*** Opening RECORDS SUPPLIED ***

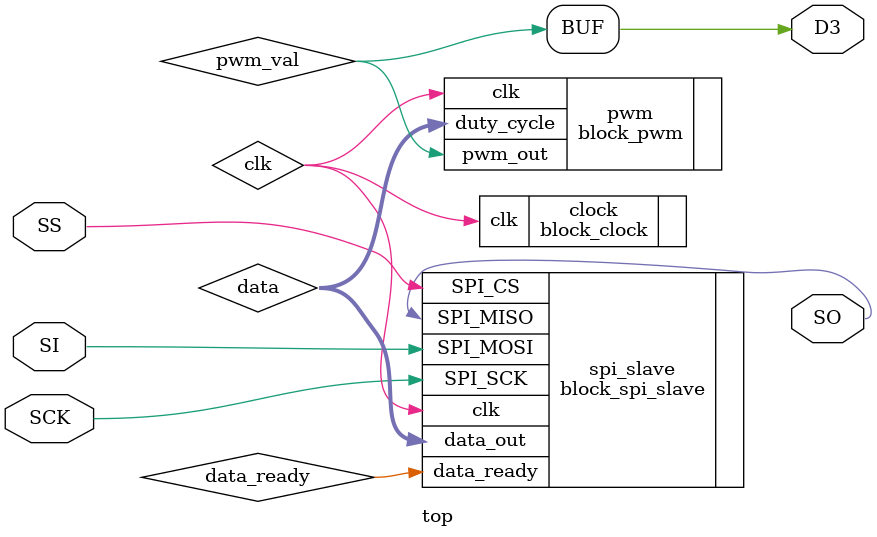
<source format=v>
`timescale 1ns / 1ps
`include "block_clock.v"
`include "block_spi_slave.v"
`include "block_pwm.v"

module top(input SI,
           output SO,
           input SCK,
           input SS,
           output D3);

wire clk;
wire SI;
wire SO;
wire SCK;
wire SS;
wire D3;
wire [7:0] data;
wire data_ready;
wire pwm_val;

block_clock clock(.clk(clk));
block_spi_slave spi_slave(.clk(clk), .SPI_SCK(SCK), .SPI_CS(SS), .SPI_MOSI(SI),
                          .SPI_MISO(SO), .data_out(data), .data_ready(data_ready));
block_pwm pwm(.clk(clk), .duty_cycle(data), .pwm_out(pwm_val));

assign D3 = pwm_val;

endmodule

</source>
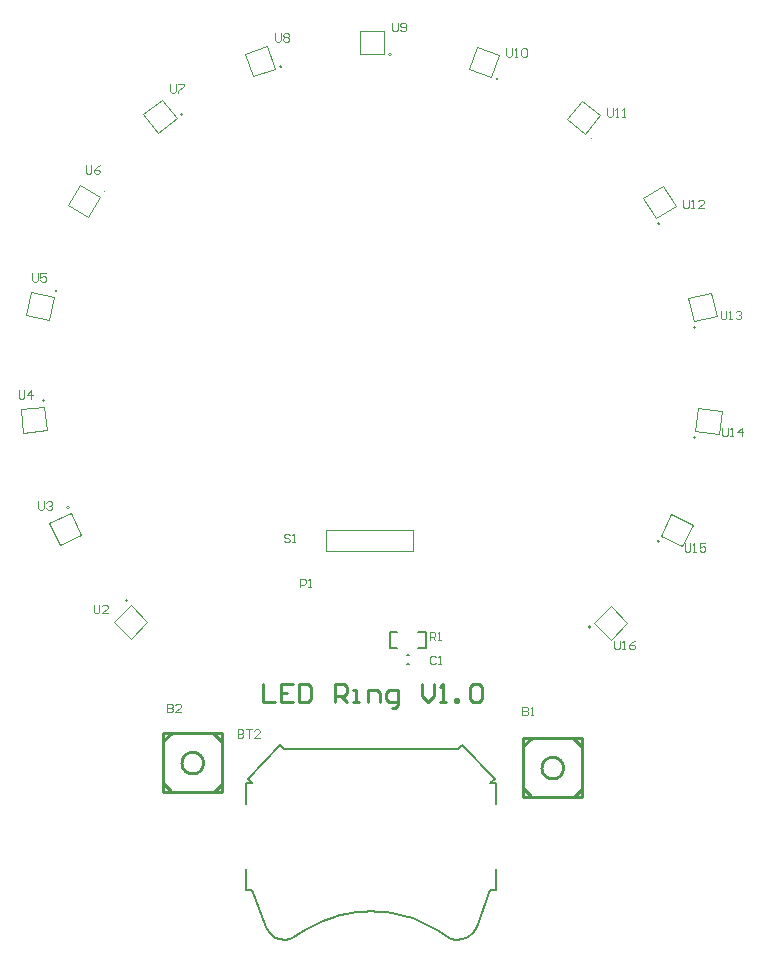
<source format=gto>
G04*
G04 #@! TF.GenerationSoftware,Altium Limited,Altium Designer,18.1.7 (191)*
G04*
G04 Layer_Color=65535*
%FSLAX25Y25*%
%MOIN*%
G70*
G01*
G75*
%ADD10C,0.00394*%
%ADD11C,0.01000*%
%ADD12C,0.00709*%
%ADD13C,0.00700*%
%ADD14C,0.00787*%
D10*
X-81170Y-72846D02*
G03*
X-81170Y-72846I-394J0D01*
G01*
X73151Y-81659D02*
G03*
X73151Y-81659I-394J0D01*
G01*
X96030Y-53018D02*
G03*
X96030Y-53018I-394J0D01*
G01*
X108177Y-18448D02*
G03*
X108177Y-18448I-394J0D01*
G01*
X108221Y18194D02*
G03*
X108221Y18194I-394J0D01*
G01*
X96196Y52793D02*
G03*
X96196Y52793I-394J0D01*
G01*
X73293Y81233D02*
G03*
X73293Y81233I-308J245D01*
G01*
X42335Y100992D02*
G03*
X42335Y100992I-394J0D01*
G01*
X6625Y109189D02*
G03*
X6625Y109189I-394J0D01*
G01*
X-29789Y105143D02*
G03*
X-29789Y105143I-394J0D01*
G01*
X-62825Y89233D02*
G03*
X-62825Y89233I-394J0D01*
G01*
X-88939Y63673D02*
G03*
X-88939Y63673I-210J-333D01*
G01*
X-104675Y30312D02*
G03*
X-104675Y30312I-394J0D01*
G01*
X-108798Y-6078D02*
G03*
X-108798Y-6078I-394J0D01*
G01*
X-101055Y-41415D02*
G03*
X-101055Y-41415I0J-394D01*
G01*
X-15000Y-49437D02*
X14000D01*
X-15000Y-56437D02*
X14000D01*
Y-49437D01*
X-15000Y-56437D02*
Y-49437D01*
X-80150Y-85484D02*
X-74582Y-79917D01*
X-80150Y-74349D02*
X-74582Y-79917D01*
X-85717D02*
X-80150Y-85484D01*
X-85717Y-79917D02*
X-80150Y-74349D01*
X79829Y-74677D02*
X85396Y-80244D01*
X74261D02*
X79829Y-74677D01*
Y-85812D02*
X85396Y-80244D01*
X74261D02*
X79829Y-85812D01*
X100034Y-44107D02*
X107117Y-47546D01*
X96594Y-51190D02*
X100034Y-44107D01*
X103678Y-54629D02*
X107117Y-47546D01*
X96594Y-51190D02*
X103678Y-54629D01*
X108988Y-8584D02*
X116809Y-9489D01*
X108082Y-16406D02*
X108988Y-8584D01*
X115904Y-17311D02*
X116809Y-9489D01*
X108082Y-16406D02*
X115904Y-17311D01*
X105704Y27902D02*
X113385Y29633D01*
X105704Y27902D02*
X107435Y20221D01*
X113385Y29633D02*
X115117Y21952D01*
X107435Y20221D02*
X115117Y21952D01*
X90590Y61254D02*
X97268Y65426D01*
X90590Y61254D02*
X94763Y54576D01*
X97268Y65426D02*
X101440Y58749D01*
X94763Y54576D02*
X101440Y58749D01*
X65236Y87699D02*
X70127Y93870D01*
X65236Y87699D02*
X71407Y82808D01*
X70127Y93870D02*
X76298Y88979D01*
X71407Y82808D02*
X76298Y88979D01*
X32590Y104352D02*
X35205Y111779D01*
X32590Y104352D02*
X40017Y101736D01*
X35205Y111779D02*
X42632Y109163D01*
X40017Y101736D02*
X42632Y109163D01*
X-3706Y109252D02*
Y117126D01*
Y109252D02*
X4169D01*
X-3706Y117126D02*
X4169D01*
Y109252D02*
Y117126D01*
X-42199Y109308D02*
X-39570Y101885D01*
X-32148Y104514D01*
X-42199Y109308D02*
X-34776Y111936D01*
X-32148Y104514D01*
X-75937Y89258D02*
X-71035Y83096D01*
X-64873Y87998D01*
X-75937Y89258D02*
X-69774Y94160D01*
X-64873Y87998D01*
X-101160Y59160D02*
X-94497Y54964D01*
X-90301Y61627D01*
X-101160Y59160D02*
X-96964Y65823D01*
X-90301Y61627D01*
X-115024Y22398D02*
X-107348Y20640D01*
X-105590Y28315D01*
X-115024Y22398D02*
X-113266Y30073D01*
X-105590Y28315D01*
X-115972Y-16838D02*
X-108147Y-15961D01*
X-109024Y-8136D02*
X-108147Y-15961D01*
X-116849Y-9013D02*
X-115972Y-16838D01*
X-116849Y-9013D02*
X-109024Y-8136D01*
X-103897Y-54205D02*
X-96802Y-50790D01*
X-100217Y-43695D02*
X-96802Y-50790D01*
X-107312Y-47110D02*
X-103897Y-54205D01*
X-107312Y-47110D02*
X-100217Y-43695D01*
X21486Y-91704D02*
X21027Y-91245D01*
X20109D01*
X19650Y-91704D01*
Y-93541D01*
X20109Y-94000D01*
X21027D01*
X21486Y-93541D01*
X22405Y-94000D02*
X23323D01*
X22864D01*
Y-91245D01*
X22405Y-91704D01*
X19516Y-86000D02*
Y-83245D01*
X20893D01*
X21352Y-83704D01*
Y-84623D01*
X20893Y-85082D01*
X19516D01*
X20434D02*
X21352Y-86000D01*
X22271D02*
X23189D01*
X22730D01*
Y-83245D01*
X22271Y-83704D01*
X-23700Y-68380D02*
Y-65625D01*
X-22322D01*
X-21863Y-66084D01*
Y-67003D01*
X-22322Y-67462D01*
X-23700D01*
X-20945Y-68380D02*
X-20027D01*
X-20486D01*
Y-65625D01*
X-20945Y-66084D01*
X-44500Y-115745D02*
Y-118500D01*
X-43123D01*
X-42663Y-118041D01*
Y-117582D01*
X-43123Y-117122D01*
X-44500D01*
X-43123D01*
X-42663Y-116663D01*
Y-116204D01*
X-43123Y-115745D01*
X-44500D01*
X-41745D02*
X-39908D01*
X-40827D01*
Y-118500D01*
X-37153D02*
X-38990D01*
X-37153Y-116663D01*
Y-116204D01*
X-37613Y-115745D01*
X-38531D01*
X-38990Y-116204D01*
X-27163Y-51078D02*
X-27623Y-50619D01*
X-28541D01*
X-29000Y-51078D01*
Y-51537D01*
X-28541Y-51996D01*
X-27623D01*
X-27163Y-52455D01*
Y-52915D01*
X-27623Y-53374D01*
X-28541D01*
X-29000Y-52915D01*
X-26245Y-53374D02*
X-25327D01*
X-25786D01*
Y-50619D01*
X-26245Y-51078D01*
X-92500Y-74245D02*
Y-76541D01*
X-92041Y-77000D01*
X-91123D01*
X-90663Y-76541D01*
Y-74245D01*
X-87908Y-77000D02*
X-89745D01*
X-87908Y-75163D01*
Y-74704D01*
X-88367Y-74245D01*
X-89286D01*
X-89745Y-74704D01*
X81000Y-86245D02*
Y-88541D01*
X81459Y-89000D01*
X82377D01*
X82837Y-88541D01*
Y-86245D01*
X83755Y-89000D02*
X84673D01*
X84214D01*
Y-86245D01*
X83755Y-86704D01*
X87888Y-86245D02*
X86969Y-86704D01*
X86051Y-87622D01*
Y-88541D01*
X86510Y-89000D01*
X87428D01*
X87888Y-88541D01*
Y-88082D01*
X87428Y-87622D01*
X86051D01*
X104500Y-53745D02*
Y-56041D01*
X104959Y-56500D01*
X105877D01*
X106337Y-56041D01*
Y-53745D01*
X107255Y-56500D02*
X108173D01*
X107714D01*
Y-53745D01*
X107255Y-54204D01*
X111388Y-53745D02*
X109551D01*
Y-55123D01*
X110469Y-54663D01*
X110928D01*
X111388Y-55123D01*
Y-56041D01*
X110928Y-56500D01*
X110010D01*
X109551Y-56041D01*
X117000Y-15245D02*
Y-17541D01*
X117459Y-18000D01*
X118377D01*
X118837Y-17541D01*
Y-15245D01*
X119755Y-18000D02*
X120673D01*
X120214D01*
Y-15245D01*
X119755Y-15704D01*
X123428Y-18000D02*
Y-15245D01*
X122051Y-16623D01*
X123888D01*
X116500Y23735D02*
Y21439D01*
X116959Y20980D01*
X117877D01*
X118337Y21439D01*
Y23735D01*
X119255Y20980D02*
X120173D01*
X119714D01*
Y23735D01*
X119255Y23276D01*
X121551D02*
X122010Y23735D01*
X122928D01*
X123388Y23276D01*
Y22817D01*
X122928Y22357D01*
X122469D01*
X122928D01*
X123388Y21898D01*
Y21439D01*
X122928Y20980D01*
X122010D01*
X121551Y21439D01*
X104000Y60755D02*
Y58459D01*
X104459Y58000D01*
X105377D01*
X105837Y58459D01*
Y60755D01*
X106755Y58000D02*
X107673D01*
X107214D01*
Y60755D01*
X106755Y60296D01*
X110888Y58000D02*
X109051D01*
X110888Y59837D01*
Y60296D01*
X110428Y60755D01*
X109510D01*
X109051Y60296D01*
X78659Y91255D02*
X78671Y88959D01*
X79132Y88502D01*
X80051Y88507D01*
X80507Y88969D01*
X80495Y91265D01*
X81428Y88514D02*
X82346Y88519D01*
X81887Y88517D01*
X81873Y91272D01*
X81416Y90810D01*
X83724Y88526D02*
X84642Y88531D01*
X84183Y88529D01*
X84169Y91284D01*
X83712Y90822D01*
X45031Y111255D02*
Y108959D01*
X45491Y108500D01*
X46409D01*
X46868Y108959D01*
Y111255D01*
X47787Y108500D02*
X48705D01*
X48246D01*
Y111255D01*
X47787Y110796D01*
X50082D02*
X50542Y111255D01*
X51460D01*
X51919Y110796D01*
Y108959D01*
X51460Y108500D01*
X50542D01*
X50082Y108959D01*
Y110796D01*
X7000Y119755D02*
Y117459D01*
X7459Y117000D01*
X8377D01*
X8837Y117459D01*
Y119755D01*
X9755Y117459D02*
X10214Y117000D01*
X11133D01*
X11592Y117459D01*
Y119296D01*
X11133Y119755D01*
X10214D01*
X9755Y119296D01*
Y118837D01*
X10214Y118377D01*
X11592D01*
X-32014Y116255D02*
X-32002Y113959D01*
X-31541Y113502D01*
X-30623Y113507D01*
X-30166Y113969D01*
X-30178Y116265D01*
X-29257Y115810D02*
X-28800Y116272D01*
X-27882Y116277D01*
X-27420Y115820D01*
X-27418Y115361D01*
X-27875Y114899D01*
X-27413Y114442D01*
X-27411Y113983D01*
X-27867Y113522D01*
X-28786Y113517D01*
X-29247Y113974D01*
X-29250Y114433D01*
X-28793Y114894D01*
X-29255Y115351D01*
X-29257Y115810D01*
X-28793Y114894D02*
X-27875Y114899D01*
X-67000Y99273D02*
Y96978D01*
X-66541Y96518D01*
X-65623D01*
X-65163Y96978D01*
Y99273D01*
X-64245D02*
X-62408D01*
Y98814D01*
X-64245Y96978D01*
Y96518D01*
X-95119Y72255D02*
Y69959D01*
X-94659Y69500D01*
X-93741D01*
X-93282Y69959D01*
Y72255D01*
X-90527D02*
X-91445Y71796D01*
X-92364Y70877D01*
Y69959D01*
X-91904Y69500D01*
X-90986D01*
X-90527Y69959D01*
Y70418D01*
X-90986Y70877D01*
X-92364D01*
X-113000Y36255D02*
Y33959D01*
X-112541Y33500D01*
X-111623D01*
X-111163Y33959D01*
Y36255D01*
X-108408D02*
X-110245D01*
Y34877D01*
X-109327Y35337D01*
X-108868D01*
X-108408Y34877D01*
Y33959D01*
X-108868Y33500D01*
X-109786D01*
X-110245Y33959D01*
X-117500Y-2745D02*
Y-5041D01*
X-117041Y-5500D01*
X-116122D01*
X-115663Y-5041D01*
Y-2745D01*
X-113367Y-5500D02*
Y-2745D01*
X-114745Y-4123D01*
X-112908D01*
X-111000Y-39745D02*
Y-42041D01*
X-110541Y-42500D01*
X-109623D01*
X-109163Y-42041D01*
Y-39745D01*
X-108245Y-40204D02*
X-107786Y-39745D01*
X-106868D01*
X-106408Y-40204D01*
Y-40663D01*
X-106868Y-41122D01*
X-107327D01*
X-106868D01*
X-106408Y-41582D01*
Y-42041D01*
X-106868Y-42500D01*
X-107786D01*
X-108245Y-42041D01*
X50400Y-108245D02*
Y-111000D01*
X51777D01*
X52237Y-110541D01*
Y-110082D01*
X51777Y-109623D01*
X50400D01*
X51777D01*
X52237Y-109163D01*
Y-108704D01*
X51777Y-108245D01*
X50400D01*
X53155Y-111000D02*
X54073D01*
X53614D01*
Y-108245D01*
X53155Y-108704D01*
X-68000Y-107245D02*
Y-110000D01*
X-66623D01*
X-66163Y-109541D01*
Y-109082D01*
X-66623Y-108623D01*
X-68000D01*
X-66623D01*
X-66163Y-108163D01*
Y-107704D01*
X-66623Y-107245D01*
X-68000D01*
X-63408Y-110000D02*
X-65245D01*
X-63408Y-108163D01*
Y-107704D01*
X-63867Y-107245D01*
X-64786D01*
X-65245Y-107704D01*
D11*
X64106Y-128665D02*
G03*
X64106Y-128665I-3606J0D01*
G01*
X-55894Y-127000D02*
G03*
X-55894Y-127000I-3606J0D01*
G01*
X50750Y-121415D02*
X53500Y-118665D01*
X67500Y-119165D02*
X68000D01*
X51000Y-135665D02*
X53185Y-137850D01*
X67500Y-138350D02*
X70185Y-135665D01*
X67185Y-118665D02*
X70185Y-121665D01*
X50500Y-138350D02*
X70185D01*
Y-118665D01*
X50500Y-138350D02*
Y-118665D01*
X70185D01*
X-69250Y-119750D02*
X-66500Y-117000D01*
X-52500Y-117500D02*
X-52000D01*
X-69000Y-134000D02*
X-66815Y-136185D01*
X-52500Y-136685D02*
X-49815Y-134000D01*
X-52815Y-117000D02*
X-49815Y-120000D01*
X-69500Y-136685D02*
X-49815D01*
Y-117000D01*
X-69500Y-136685D02*
Y-117000D01*
X-49815D01*
X-36000Y-100502D02*
Y-106500D01*
X-32001D01*
X-26003Y-100502D02*
X-30002D01*
Y-106500D01*
X-26003D01*
X-30002Y-103501D02*
X-28003D01*
X-24004Y-100502D02*
Y-106500D01*
X-21005D01*
X-20005Y-105500D01*
Y-101502D01*
X-21005Y-100502D01*
X-24004D01*
X-12008Y-106500D02*
Y-100502D01*
X-9009D01*
X-8009Y-101502D01*
Y-103501D01*
X-9009Y-104501D01*
X-12008D01*
X-10008D02*
X-8009Y-106500D01*
X-6010D02*
X-4010D01*
X-5010D01*
Y-102501D01*
X-6010D01*
X-1011Y-106500D02*
Y-102501D01*
X1988D01*
X2987Y-103501D01*
Y-106500D01*
X6986Y-108499D02*
X7986D01*
X8986Y-107500D01*
Y-102501D01*
X5986D01*
X4987Y-103501D01*
Y-105500D01*
X5986Y-106500D01*
X8986D01*
X16983Y-100502D02*
Y-104501D01*
X18982Y-106500D01*
X20982Y-104501D01*
Y-100502D01*
X22981Y-106500D02*
X24980D01*
X23981D01*
Y-100502D01*
X22981Y-101502D01*
X27979Y-106500D02*
Y-105500D01*
X28979D01*
Y-106500D01*
X27979D01*
X32978Y-101502D02*
X33977Y-100502D01*
X35977D01*
X36976Y-101502D01*
Y-105500D01*
X35977Y-106500D01*
X33977D01*
X32978Y-105500D01*
Y-101502D01*
D12*
X11835Y-94114D02*
X12465D01*
X11835Y-90886D02*
X12465D01*
D13*
X6151Y-83273D02*
X8750D01*
X6151Y-88720D02*
Y-83273D01*
Y-88720D02*
X8750D01*
X15550D02*
X18148D01*
Y-83273D01*
X15550D02*
X18148D01*
D14*
X-41795Y-169285D02*
Y-162402D01*
Y-169285D02*
X-39750D01*
X-35135Y-181705D01*
X-34215Y-183280D01*
X-33240Y-184300D01*
X-31940Y-185165D01*
X-30325Y-185750D01*
X-28780Y-185900D01*
X-27205Y-185665D01*
X-25835Y-185115D01*
X-23614Y-183661D01*
X-21440Y-182270D01*
X-18760Y-180810D01*
X-16005Y-179560D01*
X-13185Y-178515D01*
X-10315Y-177685D01*
X-8135Y-177195D01*
X-5200Y-176725D01*
X-2245Y-176465D01*
X-20Y-176405D01*
X2205Y-176465D01*
X5160Y-176725D01*
X8095Y-177190D01*
X10995Y-177870D01*
X13855Y-178755D01*
X16660Y-179850D01*
X18720Y-180805D01*
X20735Y-181880D01*
X22705Y-183075D01*
X24915Y-184575D01*
X26550Y-185467D01*
X28375Y-185880D01*
X30450Y-185705D01*
X32370Y-184905D01*
X33970Y-183550D01*
X35165Y-181535D01*
X39750Y-169285D01*
X41750D01*
Y-162402D01*
X-41795Y-140748D02*
Y-133700D01*
X-39750D01*
X-41210Y-132325D02*
X-39750Y-133700D01*
X-41210Y-132325D02*
X-30460Y-120995D01*
X-29000Y-122365D01*
X29000D01*
X30415Y-120995D01*
X41165Y-132325D01*
X39750Y-133700D02*
X41165Y-132325D01*
X39750Y-133700D02*
X41750D01*
Y-140748D02*
Y-133700D01*
M02*

</source>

*** Closing RECORDS SUPPLIED ***

§ **PROMPT**
In the data above, find the line with "X53500Y-118665D01*" and the line with "X-30002D01*". Retype both, plus every line between them, exactly.

§ **ANSWER SPACE**
X53500Y-118665D01*
X67500Y-119165D02*
X68000D01*
X51000Y-135665D02*
X53185Y-137850D01*
X67500Y-138350D02*
X70185Y-135665D01*
X67185Y-118665D02*
X70185Y-121665D01*
X50500Y-138350D02*
X70185D01*
Y-118665D01*
X50500Y-138350D02*
Y-118665D01*
X70185D01*
X-69250Y-119750D02*
X-66500Y-117000D01*
X-52500Y-117500D02*
X-52000D01*
X-69000Y-134000D02*
X-66815Y-136185D01*
X-52500Y-136685D02*
X-49815Y-134000D01*
X-52815Y-117000D02*
X-49815Y-120000D01*
X-69500Y-136685D02*
X-49815D01*
Y-117000D01*
X-69500Y-136685D02*
Y-117000D01*
X-49815D01*
X-36000Y-100502D02*
Y-106500D01*
X-32001D01*
X-26003Y-100502D02*
X-30002D01*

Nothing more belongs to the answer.